National competitions
- Spar – "Good for You" Netball League

= Netball in Botswana =

Netball in Botswana is primarily played by women. Girls are introduced to netball at primary schools, as part of the school curriculum.

==History==
The Botswana Netball Association is the national organization responsible for netball in Botswana. It was founded in the 1970s. It is a member of IFNA and COSANA (Confederation of Southern African Netball Associations).

During the 1970s, netball was offered as a school sport to students attending private international schools.

Men have traditionally served as officials, coaches and administrators for the sport. They also had their own teams. This started to change in the 2000s, with men-only teams having been discontinued in favor of mixed gendered teams.

==National competition==
Botswana has 30 local graded umpires and 22 locally trained coaches who have been certified by Netball South Africa.

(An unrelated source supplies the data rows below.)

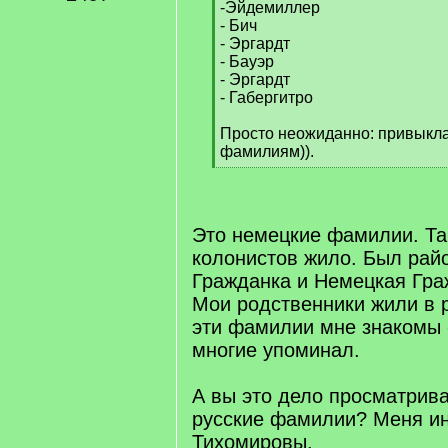
-Эйдемиллер
- Бич
- Эргардт
- Бауэр
- Эргардт
- Габергитро
Просто неожиданно: привыкла
фамилиям)).
[
/
q
]
Это немецкие фамилии. Та
колонистов жило. Был рай
Гражданка и Немецкая Гра
Мои родственники жили в р
эти фамилии мне знакомы -
многие упоминал.
А вы это дело просматрив
русские фамилии? Меня и
Тихомировы.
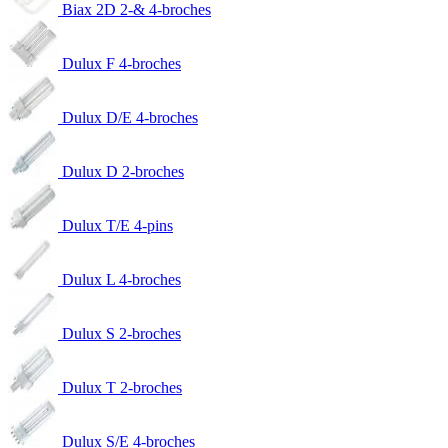
Biax 2D 2-& 4-broches
Dulux F 4-broches
Dulux D/E 4-broches
Dulux D 2-broches
Dulux T/E 4-pins
Dulux L 4-broches
Dulux S 2-broches
Dulux T 2-broches
Dulux S/E 4-broches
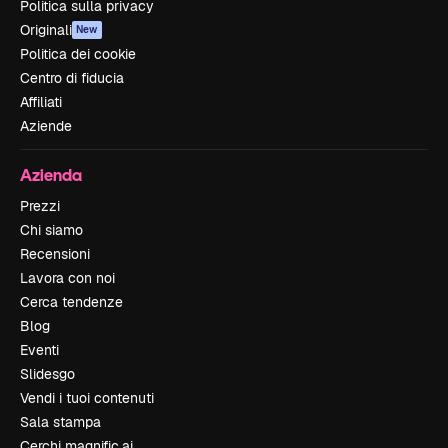
Politica sulla privacy
Originali
New
Politica dei cookie
Centro di fiducia
Affiliati
Aziende
Azienda
Prezzi
Chi siamo
Recensioni
Lavora con noi
Cerca tendenze
Blog
Eventi
Slidesgo
Vendi i tuoi contenuti
Sala stampa
Cerchi magnific.ai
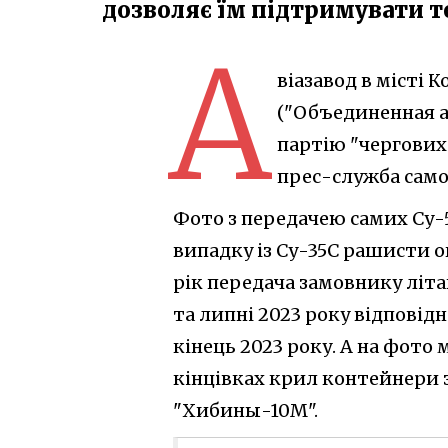
дозволяє їм підтримувати т
А
віазавод в місті
("Объединенная а
партію "чергових 
прес-служба само
Фото з передачею самих Су-5
випадку із Су-35С рашисти о
рік передача замовнику літак
та липні 2023 року відповідн
кінець 2023 року. А на фото
кінцівках крил контейнери 
"Хибины-10М".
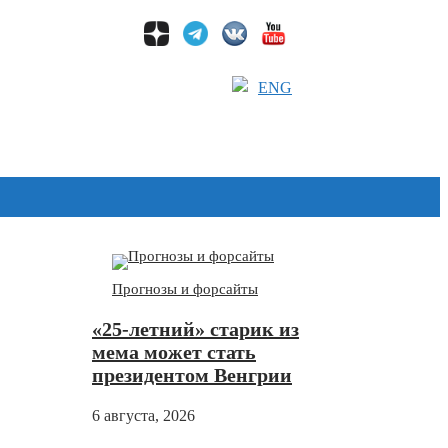
ENG
Дзен
Прогнозы и форсайты
«25-летний» старик из
мема может стать
президентом Венгрии
6 августа, 2026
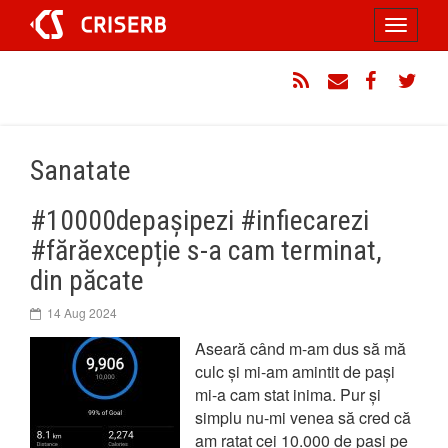
Sari
Toggle
la
conținut
navigati
RSS
Email
Facebook
Twitt
Sanatate
#10000depașipezi #infiecarezi
#fărăexcepție s-a cam terminat,
din păcate
14 Aug 2024
Aseară când m-am dus să mă
culc și mi-am amintit de pași
mi-a cam stat inima. Pur și
simplu nu-mi venea să cred că
am ratat cei 10.000 de pași pe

Spar – "Good for You" Netball League is the most important national netball competition in Botswana. Naming rights for the league were given to Spar in 2010. The league is divided into two divisions, north and south. Games for the 2010 season began on May 22. The league championships were held on 27 November 2010 at the BONA Courts in Gaborone.

==International competition==
Botswana competed in the annual COSANA tournament in 2008.

As of August 2016, the women's national team was ranked number twentieth in the world.